BERLIN — A Romanian movie about an upper-middle class family covering up for a hit-and-run carried out by its son has earned the 63rd Berlin International Film Festival’s Golden Bear Prize, marking the end of a largely unremarkable festival that left most critics underwhelmed.
A mini-soap opera focused on a dysfunctional mother-son relationship and touching upon the rise of the nouveau riche and government corruption in present-day Bucharest, Pozitia Copilului’s “Child’s Pose” won over the Wong Kar-Wai-led jury, snatching the honor from critics’ favorite, Sebastian Lelio’s “Gloria.”

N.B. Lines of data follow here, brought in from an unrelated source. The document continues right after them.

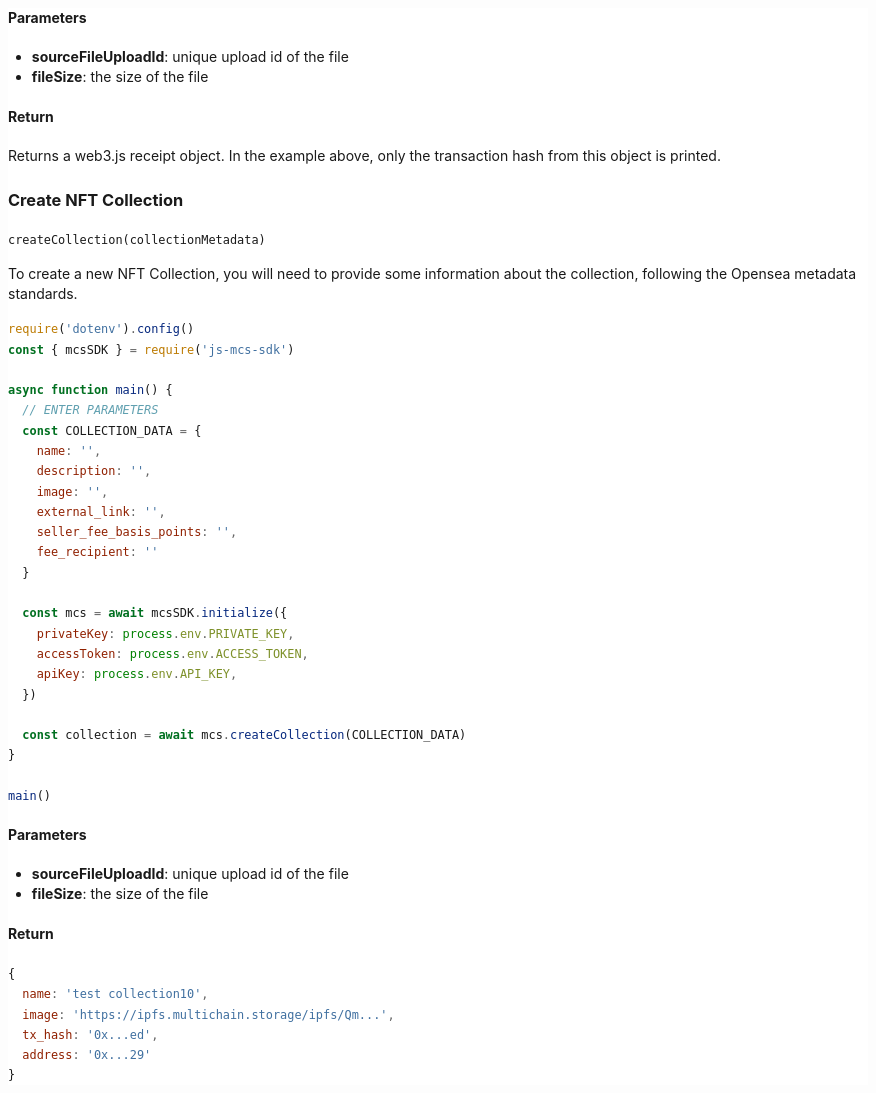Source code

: #### Parameters

* **sourceFileUploadId**: unique upload id of the file
* **fileSize**: the size of the file

#### Return

Returns a web3.js receipt object. In the example above, only the transaction hash from this object is printed.

### Create NFT Collection

`createCollection(collectionMetadata)`

To create a new NFT Collection, you will need to provide some information about the collection, following the Opensea metadata standards.

```javascript
require('dotenv').config()
const { mcsSDK } = require('js-mcs-sdk')

async function main() {
  // ENTER PARAMETERS
  const COLLECTION_DATA = {
    name: '',
    description: '',
    image: '',
    external_link: '',
    seller_fee_basis_points: '',
    fee_recipient: ''
  }
  
  const mcs = await mcsSDK.initialize({
    privateKey: process.env.PRIVATE_KEY,
    accessToken: process.env.ACCESS_TOKEN,
    apiKey: process.env.API_KEY,
  })
   
  const collection = await mcs.createCollection(COLLECTION_DATA)
}

main()
```

#### Parameters

* **sourceFileUploadId**: unique upload id of the file
* **fileSize**: the size of the file

#### Return

```javascript
{
  name: 'test collection10',
  image: 'https://ipfs.multichain.storage/ipfs/Qm...',
  tx_hash: '0x...ed',
  address: '0x...29'
}
```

Oscar-winning Bosnian director Danis Tanovic (“No Man’s Land”) received the Jury Grand Prix (Silver Bear) for “An Episode in the Life of an Iron Picker,” a harrowing, low-budget, matter-of-fact recreation of the nightmare suffered by a real-life Roma couple when a hospital refused to treat the wife for owning no insurance. Playing himself with a heightened and startling degree of self-consciousness, Bosnian worker Nazif Mujic was given the best actor award for the same film.

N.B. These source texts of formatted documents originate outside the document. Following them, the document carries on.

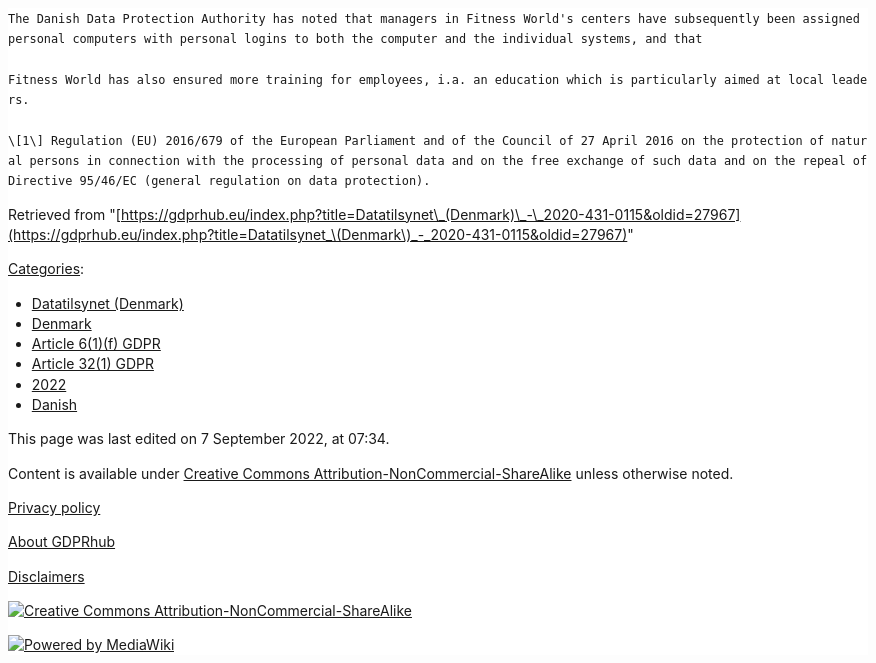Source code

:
 ```
The Danish Data Protection Authority has noted that managers in Fitness World's centers have subsequently been assigned personal computers with personal logins to both the computer and the individual systems, and that

Fitness World has also ensured more training for employees, i.a. an education which is particularly aimed at local leaders.

\[1\] Regulation (EU) 2016/679 of the European Parliament and of the Council of 27 April 2016 on the protection of natural persons in connection with the processing of personal data and on the free exchange of such data and on the repeal of Directive 95/46/EC (general regulation on data protection).

```

Retrieved from "[https://gdprhub.eu/index.php?title=Datatilsynet\_(Denmark)\_-\_2020-431-0115&oldid=27967](https://gdprhub.eu/index.php?title=Datatilsynet_\(Denmark\)_-_2020-431-0115&oldid=27967)"

[Categories](/index.php?title=Special:Categories "Special:Categories"):

*   [Datatilsynet (Denmark)](/index.php?title=Category:Datatilsynet_\(Denmark\) "Category:Datatilsynet (Denmark)")
*   [Denmark](/index.php?title=Category:Denmark "Category:Denmark")
*   [Article 6(1)(f) GDPR](/index.php?title=Category:Article_6\(1\)\(f\)_GDPR "Category:Article 6(1)(f) GDPR")
*   [Article 32(1) GDPR](/index.php?title=Category:Article_32\(1\)_GDPR "Category:Article 32(1) GDPR")
*   [2022](/index.php?title=Category:2022 "Category:2022")
*   [Danish](/index.php?title=Category:Danish "Category:Danish")

This page was last edited on 7 September 2022, at 07:34.

Content is available under [Creative Commons Attribution-NonCommercial-ShareAlike](https://creativecommons.org/licenses/by-nc-sa/4.0/) unless otherwise noted.

[Privacy policy](/index.php?title=GDPRhub:Privacy_policy)

[About GDPRhub](/index.php?title=GDPRhub:About)

[Disclaimers](/index.php?title=GDPRhub:General_disclaimer)

[![Creative Commons Attribution-NonCommercial-ShareAlike](/resources/assets/licenses/cc-by-nc-sa.png)](https://creativecommons.org/licenses/by-nc-sa/4.0/)

[![Powered by MediaWiki](/resources/assets/poweredby_mediawiki_88x31.png)](https://www.mediawiki.org/)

Veteran Chilean TV actress Paulina Garcia scooped the best actress gong for her performance as an elderly single divorcee trying to find romance in the crowd-pleasing comic-drama “Gloria,” the best reviewed competition film. Garcia has beaten off strong competition from the likes of Juliette Binoche (“Camille Claudel, 1915”), Luminita Gheorghiu (“Child’s Pose”) and Catherine Deneuve (“Elle s’en va”).

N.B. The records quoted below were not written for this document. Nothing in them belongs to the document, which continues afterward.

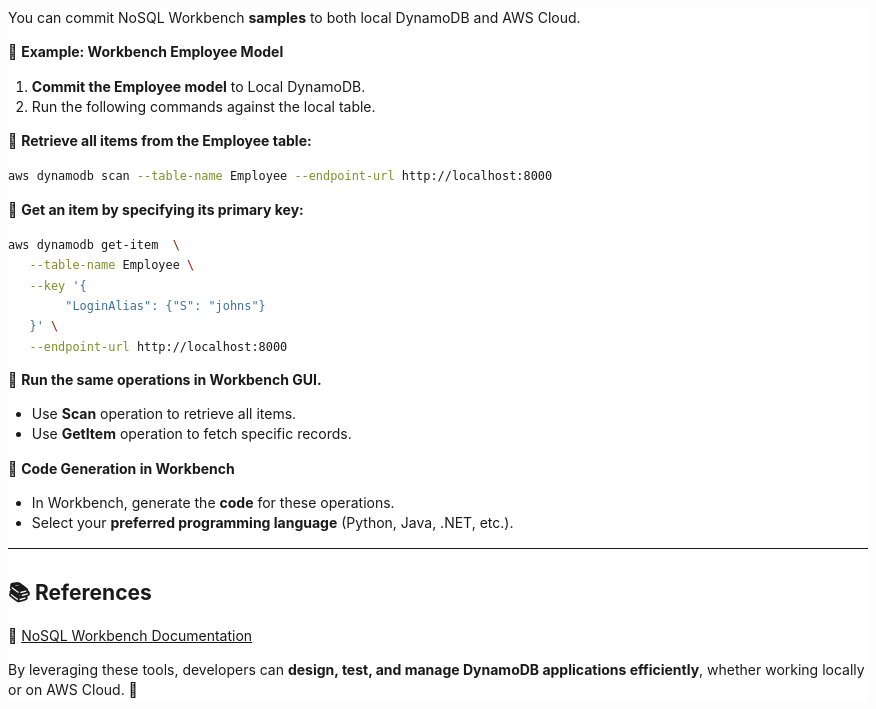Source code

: You can commit NoSQL Workbench **samples** to both local DynamoDB and AWS Cloud.

📌 **Example: Workbench Employee Model**

1. **Commit the Employee model** to Local DynamoDB.
2. Run the following commands against the local table.

📌 **Retrieve all items from the Employee table:**

```sh
aws dynamodb scan --table-name Employee --endpoint-url http://localhost:8000
```

📌 **Get an item by specifying its primary key:**

```sh
aws dynamodb get-item  \
   --table-name Employee \
   --key '{
        "LoginAlias": {"S": "johns"}
   }' \
   --endpoint-url http://localhost:8000
```

📌 **Run the same operations in Workbench GUI.**

- Use **Scan** operation to retrieve all items.
- Use **GetItem** operation to fetch specific records.

📌 **Code Generation in Workbench**

- In Workbench, generate the **code** for these operations.
- Select your **preferred programming language** (Python, Java, .NET, etc.).

---

## 📚 References

🔗 [NoSQL Workbench Documentation](https://docs.aws.amazon.com/amazondynamodb/latest/developerguide/workbench.html)

By leveraging these tools, developers can **design, test, and manage DynamoDB applications efficiently**, whether working locally or on AWS Cloud. 🚀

American indie maverick David Gordon Green was the surprise winner of the best director award for “Prince Avalanche,” a studio-backed buddy comedy revolving around two workers coming in terms with growing up, failure and domestic life. The film stars Paul Rudd and Emile Hirsch.
The best script award went to jailed Iranian filmmaker for “Closed Curtain,” one of the most divisive entries in this year’s edition. An experimental picture about art, confinement and the mysteriousness of creation, “Closed Curtain” was Panahi’s second film shot in secret after the 2011 documentary, “This is Not a Film.” The “Offside” director remains banned by the Iranian authorities from making films and leaving his country.
The Alfred Bauer Prize for a feature film that opens new perspectives went to another divisive entry, Canadian helmer Denis Cote’s “Vic+Flo ont vu un ours,” a quirky lesbian romance/revenge thriller starring Pierrette Robitaille and Romane Bohringer.
Two tepidly received films were given a special mention by the jury: Gus Van Sant’s issue picture, “Promised Land” starring Matt Damon, and Pia Marais’ South Africa-set drama, “Layla Fourie.”